Standard Architecture, Opposite Direction
We use the same decoder-only transformer architecture (Qwen2 family). No architectural changes are needed -- the causal mask naturally handles right-to-left dependencies once the data is reversed.
Large-Scale Pretraining
We train on 435B tokens from three domains: 284B general text (DCLM), 103B mathematical data, and 48B code -- matching the data diet of strong forward models.
Reverse Reward Scoring
At inference time, LEDOM scores forward-model candidates by computing how likely each solution is to have led to the given answer -- a natural backward verification via noisy channel duality.
A Different Kind of Intelligence
When you read a sentence forward, you are predicting where it might go. When you read it backward, you are reasoning about how it got there. These are complementary forms of intelligence, and until now, we have only trained models for one of them.
LEDOM exhibits fascinating behaviors that emerge from backward processing. It naturally excels at verification -- checking whether a conclusion follows from given premises. It develops unique attention patterns suited for tracking backward dependencies. It develops distinctive capabilities including abductive inference, question synthesis, and natural resolution of the reversal curse.
Reverse Reward: The Killer Application
Given multiple candidate answers from a forward model, LEDOM evaluates each by asking "how likely is this reasoning chain to have produced this answer?" This backward likelihood, combined with forward probability through noisy channel duality, serves as a powerful reranking signal. The best part: it requires no additional training -- it is purely an inference-time improvement.
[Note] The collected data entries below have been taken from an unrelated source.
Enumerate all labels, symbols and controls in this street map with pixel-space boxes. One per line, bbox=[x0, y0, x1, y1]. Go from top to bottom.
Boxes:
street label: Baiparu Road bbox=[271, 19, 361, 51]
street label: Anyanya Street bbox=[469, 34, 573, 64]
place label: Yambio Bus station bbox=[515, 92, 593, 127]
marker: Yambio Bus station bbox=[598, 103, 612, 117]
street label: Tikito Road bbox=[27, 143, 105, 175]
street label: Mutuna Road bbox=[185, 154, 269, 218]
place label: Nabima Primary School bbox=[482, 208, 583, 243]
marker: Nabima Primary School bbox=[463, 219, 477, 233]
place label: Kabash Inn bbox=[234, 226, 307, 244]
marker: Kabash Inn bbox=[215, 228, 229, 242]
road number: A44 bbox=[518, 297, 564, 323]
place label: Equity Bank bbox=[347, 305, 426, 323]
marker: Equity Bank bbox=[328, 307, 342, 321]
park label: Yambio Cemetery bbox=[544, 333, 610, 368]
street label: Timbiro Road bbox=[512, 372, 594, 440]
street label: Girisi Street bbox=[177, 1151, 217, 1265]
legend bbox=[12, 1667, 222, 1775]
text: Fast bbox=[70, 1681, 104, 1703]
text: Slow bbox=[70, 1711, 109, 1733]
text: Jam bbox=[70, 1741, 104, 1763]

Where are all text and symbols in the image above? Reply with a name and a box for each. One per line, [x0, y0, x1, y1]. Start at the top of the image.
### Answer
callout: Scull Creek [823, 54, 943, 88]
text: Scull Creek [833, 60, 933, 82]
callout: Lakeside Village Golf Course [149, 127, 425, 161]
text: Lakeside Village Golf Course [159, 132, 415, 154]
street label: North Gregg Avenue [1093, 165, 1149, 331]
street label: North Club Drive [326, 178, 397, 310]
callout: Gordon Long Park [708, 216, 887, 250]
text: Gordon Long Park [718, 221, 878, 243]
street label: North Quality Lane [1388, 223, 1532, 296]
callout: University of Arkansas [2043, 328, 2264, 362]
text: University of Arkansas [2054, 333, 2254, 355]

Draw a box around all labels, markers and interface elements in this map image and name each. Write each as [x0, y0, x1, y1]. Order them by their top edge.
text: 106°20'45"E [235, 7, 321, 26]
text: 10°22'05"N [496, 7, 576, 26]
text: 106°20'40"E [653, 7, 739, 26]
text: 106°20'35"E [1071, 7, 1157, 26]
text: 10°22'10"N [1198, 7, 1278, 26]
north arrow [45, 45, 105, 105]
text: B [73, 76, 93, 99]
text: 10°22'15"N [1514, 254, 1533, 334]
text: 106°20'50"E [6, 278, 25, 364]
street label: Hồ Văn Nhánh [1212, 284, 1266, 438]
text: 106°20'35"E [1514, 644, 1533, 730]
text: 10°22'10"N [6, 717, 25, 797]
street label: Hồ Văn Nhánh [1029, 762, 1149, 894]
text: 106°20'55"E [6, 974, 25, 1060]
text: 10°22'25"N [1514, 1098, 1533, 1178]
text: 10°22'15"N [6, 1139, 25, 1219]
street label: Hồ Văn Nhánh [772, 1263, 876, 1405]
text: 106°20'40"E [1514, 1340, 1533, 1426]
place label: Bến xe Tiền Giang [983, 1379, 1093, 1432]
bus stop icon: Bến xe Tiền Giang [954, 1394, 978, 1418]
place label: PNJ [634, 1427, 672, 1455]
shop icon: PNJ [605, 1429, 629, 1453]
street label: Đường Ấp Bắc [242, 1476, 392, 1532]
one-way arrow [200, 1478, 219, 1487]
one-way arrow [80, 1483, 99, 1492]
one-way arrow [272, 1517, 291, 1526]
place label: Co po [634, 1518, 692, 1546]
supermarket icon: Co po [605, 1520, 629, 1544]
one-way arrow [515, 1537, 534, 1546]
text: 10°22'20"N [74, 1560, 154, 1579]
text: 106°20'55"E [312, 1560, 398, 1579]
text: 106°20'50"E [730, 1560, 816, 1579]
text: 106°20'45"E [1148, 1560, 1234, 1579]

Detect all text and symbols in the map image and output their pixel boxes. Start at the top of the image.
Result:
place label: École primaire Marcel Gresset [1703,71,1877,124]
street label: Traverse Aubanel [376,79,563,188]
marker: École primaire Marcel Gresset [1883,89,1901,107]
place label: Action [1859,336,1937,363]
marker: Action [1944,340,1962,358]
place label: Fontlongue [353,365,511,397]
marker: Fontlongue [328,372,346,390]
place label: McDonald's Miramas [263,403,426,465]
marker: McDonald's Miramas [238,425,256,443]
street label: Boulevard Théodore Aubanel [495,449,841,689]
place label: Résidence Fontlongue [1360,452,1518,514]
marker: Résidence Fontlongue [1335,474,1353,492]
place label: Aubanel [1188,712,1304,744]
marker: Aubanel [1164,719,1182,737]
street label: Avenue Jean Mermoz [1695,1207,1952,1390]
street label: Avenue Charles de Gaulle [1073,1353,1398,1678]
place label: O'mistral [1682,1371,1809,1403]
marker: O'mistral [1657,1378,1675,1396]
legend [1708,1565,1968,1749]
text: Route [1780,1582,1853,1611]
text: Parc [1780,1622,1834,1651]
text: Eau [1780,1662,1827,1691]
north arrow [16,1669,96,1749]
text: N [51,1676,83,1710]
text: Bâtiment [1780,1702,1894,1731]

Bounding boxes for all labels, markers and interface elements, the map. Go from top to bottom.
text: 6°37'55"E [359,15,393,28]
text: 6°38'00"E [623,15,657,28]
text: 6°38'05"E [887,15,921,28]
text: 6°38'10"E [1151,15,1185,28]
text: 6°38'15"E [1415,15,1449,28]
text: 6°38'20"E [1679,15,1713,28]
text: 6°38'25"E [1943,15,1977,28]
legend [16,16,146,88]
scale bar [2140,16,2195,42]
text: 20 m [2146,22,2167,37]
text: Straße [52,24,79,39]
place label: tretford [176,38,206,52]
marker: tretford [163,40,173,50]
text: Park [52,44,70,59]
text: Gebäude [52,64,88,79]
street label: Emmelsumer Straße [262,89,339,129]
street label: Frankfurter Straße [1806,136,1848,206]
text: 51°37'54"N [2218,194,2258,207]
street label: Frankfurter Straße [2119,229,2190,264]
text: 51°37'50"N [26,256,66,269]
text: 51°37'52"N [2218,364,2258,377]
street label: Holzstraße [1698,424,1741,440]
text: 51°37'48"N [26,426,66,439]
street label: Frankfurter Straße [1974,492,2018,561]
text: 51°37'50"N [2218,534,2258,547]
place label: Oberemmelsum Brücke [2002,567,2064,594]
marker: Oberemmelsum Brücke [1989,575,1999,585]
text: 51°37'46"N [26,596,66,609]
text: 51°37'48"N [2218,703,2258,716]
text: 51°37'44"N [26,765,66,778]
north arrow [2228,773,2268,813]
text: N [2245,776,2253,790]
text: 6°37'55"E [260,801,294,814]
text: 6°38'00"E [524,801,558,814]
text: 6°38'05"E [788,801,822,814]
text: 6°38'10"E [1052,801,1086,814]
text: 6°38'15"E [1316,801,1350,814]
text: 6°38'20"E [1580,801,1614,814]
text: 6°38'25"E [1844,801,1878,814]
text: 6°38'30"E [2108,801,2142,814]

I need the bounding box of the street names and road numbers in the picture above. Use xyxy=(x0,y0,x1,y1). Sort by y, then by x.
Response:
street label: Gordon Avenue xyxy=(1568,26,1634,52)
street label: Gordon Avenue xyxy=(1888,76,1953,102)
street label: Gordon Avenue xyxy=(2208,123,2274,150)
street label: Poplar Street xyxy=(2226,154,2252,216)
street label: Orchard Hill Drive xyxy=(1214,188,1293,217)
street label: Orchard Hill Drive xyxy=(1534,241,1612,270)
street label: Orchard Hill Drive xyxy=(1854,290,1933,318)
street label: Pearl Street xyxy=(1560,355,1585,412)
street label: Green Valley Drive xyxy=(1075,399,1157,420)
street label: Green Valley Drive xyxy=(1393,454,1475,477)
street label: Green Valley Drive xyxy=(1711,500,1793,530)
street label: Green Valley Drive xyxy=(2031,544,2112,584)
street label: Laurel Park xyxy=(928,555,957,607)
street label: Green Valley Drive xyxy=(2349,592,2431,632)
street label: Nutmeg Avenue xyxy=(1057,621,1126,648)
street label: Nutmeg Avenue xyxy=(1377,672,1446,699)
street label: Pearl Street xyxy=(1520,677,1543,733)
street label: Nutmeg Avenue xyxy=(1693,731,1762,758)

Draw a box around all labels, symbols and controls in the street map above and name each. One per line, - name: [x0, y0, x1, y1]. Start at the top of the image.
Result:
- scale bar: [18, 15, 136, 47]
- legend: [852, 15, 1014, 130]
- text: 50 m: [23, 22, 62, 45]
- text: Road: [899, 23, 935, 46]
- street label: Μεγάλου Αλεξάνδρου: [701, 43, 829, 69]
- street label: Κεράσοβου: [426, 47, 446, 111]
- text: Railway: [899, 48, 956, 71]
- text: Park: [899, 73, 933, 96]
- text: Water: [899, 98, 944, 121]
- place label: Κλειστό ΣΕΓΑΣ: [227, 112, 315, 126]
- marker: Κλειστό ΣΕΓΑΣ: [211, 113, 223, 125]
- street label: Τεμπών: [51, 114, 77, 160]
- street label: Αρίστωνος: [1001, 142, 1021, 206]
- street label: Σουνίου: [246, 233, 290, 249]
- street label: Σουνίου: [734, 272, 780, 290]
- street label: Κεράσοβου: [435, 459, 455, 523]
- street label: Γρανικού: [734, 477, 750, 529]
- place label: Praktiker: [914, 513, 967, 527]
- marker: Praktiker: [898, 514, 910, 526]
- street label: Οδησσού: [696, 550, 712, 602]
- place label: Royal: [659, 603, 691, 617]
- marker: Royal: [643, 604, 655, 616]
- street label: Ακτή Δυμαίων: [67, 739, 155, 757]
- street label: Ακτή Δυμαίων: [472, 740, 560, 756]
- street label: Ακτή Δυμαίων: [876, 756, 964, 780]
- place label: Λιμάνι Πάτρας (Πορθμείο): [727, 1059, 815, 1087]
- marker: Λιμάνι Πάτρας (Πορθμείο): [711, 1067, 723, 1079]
Reverse Reward Results on Competition Math
| Base Model | Method | GSM8K | MATH-500 | AIME 2024 | AMC 2023 |
|---|---|---|---|---|---|
| Qwen2.5-Math-7B | Greedy | 95.2% | 83.6% | 16.7% | 55.0% |
| + Reverse Reward | 96.1% | 85.4% | 23.3% | 57.5% | |
| DeepSeek-Math-7B | Greedy | -- | -- | 6.7% | -- |
| + Reverse Reward | -- | -- | 13.3% | -- |
Noisy Channel Duality
The theoretical foundation of Reverse Reward comes from Bayes' rule. Instead of selecting the answer y that maximizes P(y|x) from the forward model alone, we combine it with the reverse probability P(x|y) from LEDOM. This noisy channel formulation -- long studied in machine translation -- turns out to be remarkably effective for mathematical reasoning verification.
What We Found
Training LEDOM revealed several surprising insights. First, reverse language modeling converges stably, with training curves that look remarkably similar to forward modeling. Second, the model develops genuinely different internal representations, not just mirror images of forward models. Third, combining forward generation with backward evaluation creates a more robust reasoning system than either alone.
Training Data Composition
| Domain | Source | Tokens | Proportion |
|---|---|---|---|
| General Text | DCLM | 284B | 65.3% |
| Mathematics | Math corpora | 103B | 23.7% |
| Code | Code corpora | 48B | 11.0% |
| Total | -- | 435B | 100% |
Key Contributions
- First open reverse LM at scale -- 2B and 7B models trained on 435B tokens, fully open-sourced
- Emergent capabilities: abductive inference, question synthesis, reversal curse resolution
- Reverse Reward: up to +6.6% on AIME 2024 and +15% on AMC 2023, with no additional training
- Noisy channel duality: principled Bayesian framework combining forward and reverse probabilities
- Full reproducibility: models, training code, and pre-training data all publicly released
Open Science
We believe in open research. That is why we are releasing not just the trained models, but the complete training code and pre-training data. We want others to explore reverse language modeling, to find applications we have not imagined, and to push this direction further.
LEDOM is an invitation to think differently about language models. Forward is not the only direction.